▶ [Excerpt provided]
East Dallas, also referred to by the East Dallas Chamber of Commerce as the Lake & Garden District, is an expansive area of numerous communities and neighborhoods in Dallas, Texas (United States) that border nearby suburban cities to the east such as Garland, Mesquite, and Balch Springs, Texas.

White Rock Lake, located in the center of East Dallas, is considered "the crown jewel of the Dallas parks system". The lake, along with the Dallas Arboretum and Botanical Garden located on the east side of the lake, have strongly influenced and shaped the identity of the East Dallas area.

Geography

Overview
East Dallas is bounded by Northwest Highway on the north, Garland and Mesquite on the east, Bruton Road on the south, and Central Expressway on the west. East Dallas touches Highland Park, University Park, and Uptown on the west, North Dallas and Lake Highlands on the north, Garland and Mesquite on the east, and South and Southeast Dallas on the south.

▶ [Exercise data]
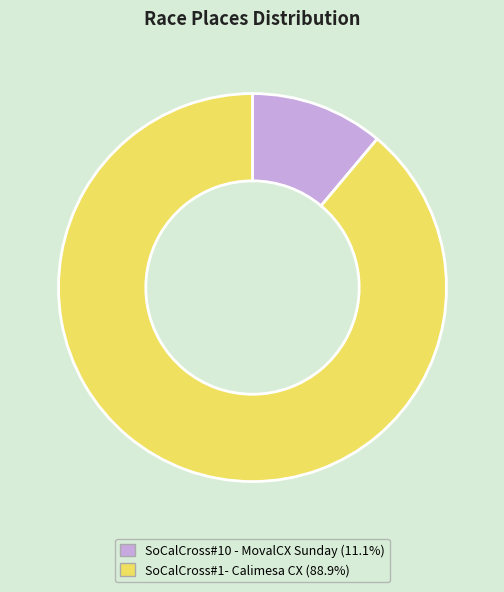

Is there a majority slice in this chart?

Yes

--

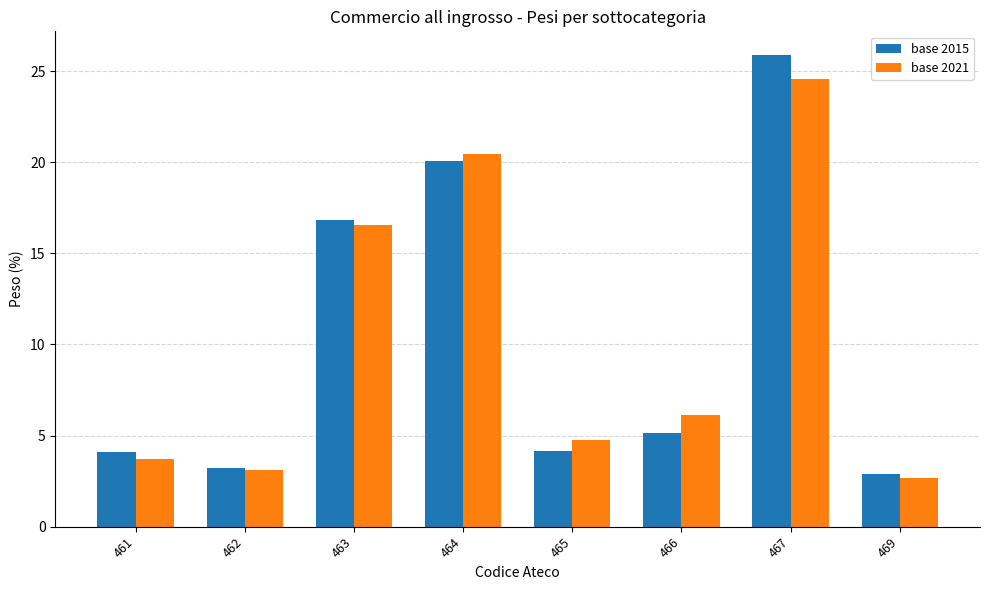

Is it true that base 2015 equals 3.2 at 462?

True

▶ [Description of the task] Reproduce verbatim the portion of the East Dallas text that begins at the words "East Dallas, also" and stops after the words "Balch Springs, Texas.".

▶ [The completed task]
East Dallas, also referred to by the East Dallas Chamber of Commerce as the Lake & Garden District, is an expansive area of numerous communities and neighborhoods in Dallas, Texas (United States) that border nearby suburban cities to the east such as Garland, Mesquite, and Balch Springs, Texas.